Over the coming years most people initiating antiretroviral treatment will do so in resource poor environments where laboratory investigations are limited and, in particular, in sub-Saharan Africa. Real world data from such settings is therefore important in prioritising the use of scarce resources for planning diagnostic, therapeutic and monitoring options. The data presented here represent the first published study to date of renal impairment from a rural African antiretroviral programme. There are reasons to think that impaired renal function might be common in such settings as African ethnicity and advanced immunosuppression [3, 11] are identified risk factors for renal disease in a developed world setting. In this study we find severe renal impairment to be uncommon, even in a population starting treatment late in disease progression. Moderate renal impairment was more common with a prevalence of 14.4%.
The prevalence of significant renal impairment described here is slightly higher than seen in a recently reported Kenyan cohort of untreated patients who had a significantly higher CD4 counts . However, the prevalence is lower than in a Ugandan study of home based care where more severe cases of renal disease had already been excluded  and where a similar association with increasing age was also observed. Direct comparisons have to be tempered by an understanding that there are significant differences in the populations studied. Additionally, whilst the best validated method for estimating eGFR in this population was used without a correction for ethnicity, this method has not been validated in other African populations for which it might be appropriate.
Of note, mildly impaired renal function was common. The terminology used here is not meant to imply that this is not significant. However, although common, such patients are unlikely to need changes to doses of medication or additional monitoring. Furthermore, moderate or mild renal impairment might well improve on antiretroviral therapy  and its relevance to programmatic decisions on drug choice and monitoring is therefore not clear.
These findings are likely to be representative of many patients starting treatment outside of specialist centres in rural Africa. A small number of individuals were excluded due to missing values of creatinine but there is no reason to think that these individuals were sicker or more likely to have different creatinine levels from others included.
Although there is little data for comparison, the relatively low prevalence of severe renal impairment seen here could reflect the fact that the local service is provided through a network of rural primary healthcare facilities reducing potential biases seen when collecting data from large centres, clinical trials or well organised urban cohorts which might recruit sicker or more complex patients.
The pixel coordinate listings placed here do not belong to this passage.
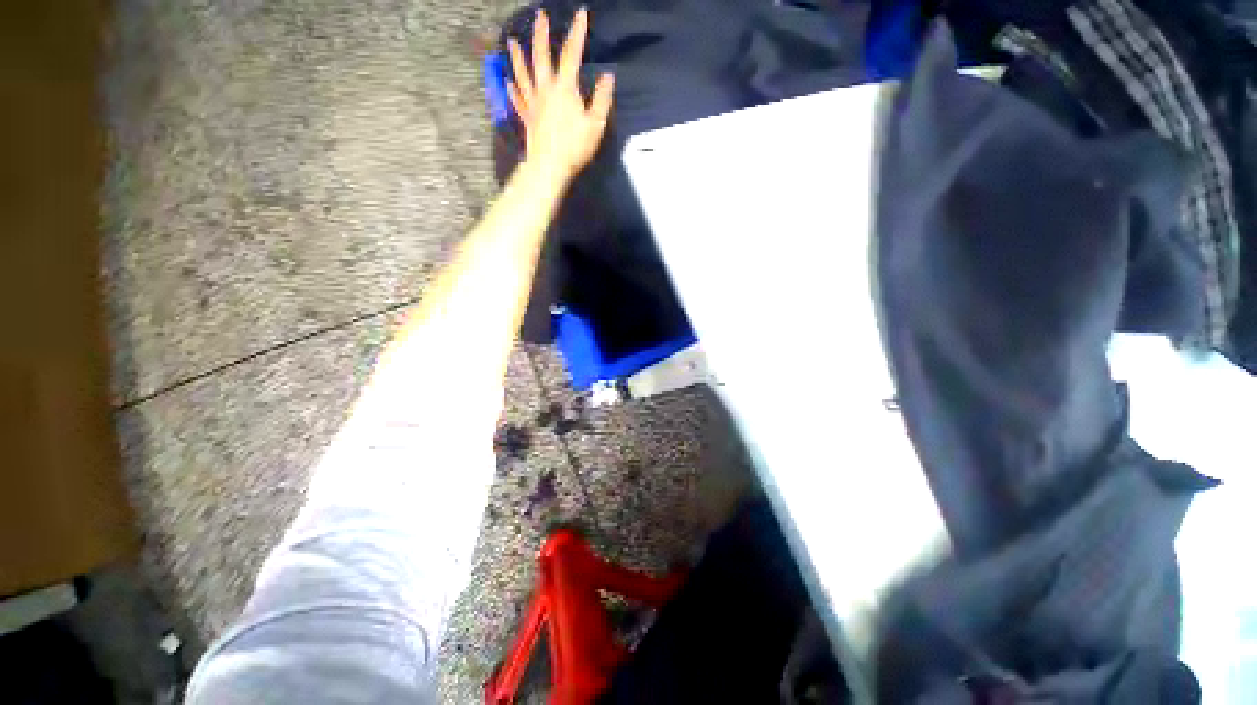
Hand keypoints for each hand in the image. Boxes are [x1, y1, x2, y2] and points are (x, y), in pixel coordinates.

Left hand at [507, 8, 614, 182]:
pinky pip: (518, 99)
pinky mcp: (527, 117)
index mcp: (564, 88)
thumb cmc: (575, 147)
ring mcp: (533, 103)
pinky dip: (513, 88)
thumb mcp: (596, 125)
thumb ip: (602, 99)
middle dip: (541, 34)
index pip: (571, 53)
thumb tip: (607, 77)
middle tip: (539, 16)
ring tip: (512, 41)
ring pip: (523, 74)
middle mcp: (545, 89)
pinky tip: (509, 81)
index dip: (577, 33)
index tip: (581, 14)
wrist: (550, 167)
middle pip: (541, 56)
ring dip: (517, 56)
Another possible explanation is that South African guidelines create a relatively high barrier to accessing antiretroviral treatment. Dedicated HIV services are often separate from hospital wards where many patients receive their first diagnosis and patients are required to undergo a period of education and training before treatment is started. Combined, these features might make it harder for sicker patients to start antiretrovirals. However, approximately one in seven HIV positive individuals in the world are living in South Africa and many, both in South Africa and beyond, are living in rural areas which means this data is likely to be representative of many populations starting antiretrovirals in Africa.
Other possible factors including circulating viral subtype, the prevalence of opportunistic infection and differences in human genetic structure, could also all contribute to differences in the prevalence of renal disease between African populations. It is interesting to note that in the recent study validating the MDRD estimation in South African blacks , the correction applied for African-Americans was not required, suggesting a differing genetic background with regard to renal disease between populations originating from Southern Africa and those from West Africa.
Nonetheless, information on the prevalence of conditions such as renal disease is valuable for the planning of antiretroviral services, particularly when there is a discussion about introducing tenofovir and where there are financial limitations for costs of both treatment and monitoring.
The costs of monitoring to prevent and detect toxicity from antiretrovirals depend not only on the prevalence of renal impairment but also whether costs can be reduced by inexpensive identification of a sub-group of patients who could be targeted for more intensive monitoring. It appears that in this setting, the use of routine simple urinalysis is not helpful in identifying an "at-risk" population.
Given the relatively small sample size for the assessment of urine analysis, these results need to be interpreted with caution. However, given what is known of the causes of renal diseases in the populations of Southern Africa, it is perhaps surprising that proteinuria in particular is not a more useful screening test.
Renal biopsy is not routinely available outside of a few specialist centres in South Africa and thus the causes of renal disease in this study cannot be stated with confidence. In a facility based series from Johannesburg, the aetiology of renal disease in HIV positive and HIV negative individuals differed significantly with HIV nephropathy (HIVAN), and HIV Immune Complex Kidney diseases (HIVICK) diagnosed in nearly half of all biopsies from HIV positive patients between 2003 and 2004. These conditions are typically associated with proteinuria  as are the more common diseases of hypertension and diabetes, for which little other evidence was found in this population starting antiretrovirals despite a high prevalence locally. There are different possible interpretations for this finding. One possibility is that intercurrent illness and acute tubular necrosis might be a more common aetiology in this population and most patients are symptomatic by the time they present for treatment. However, this conclusion cannot be sustained from the data here. Recently published data also suggests another possible explanation for the low levels of proteinuria detected. In a study from the US (with 94% African-American participants) urine dipsticks were found to be poorly sensitive to significant proteinuria detected by raised urine protein-creatinine ratios in HIV positive patients.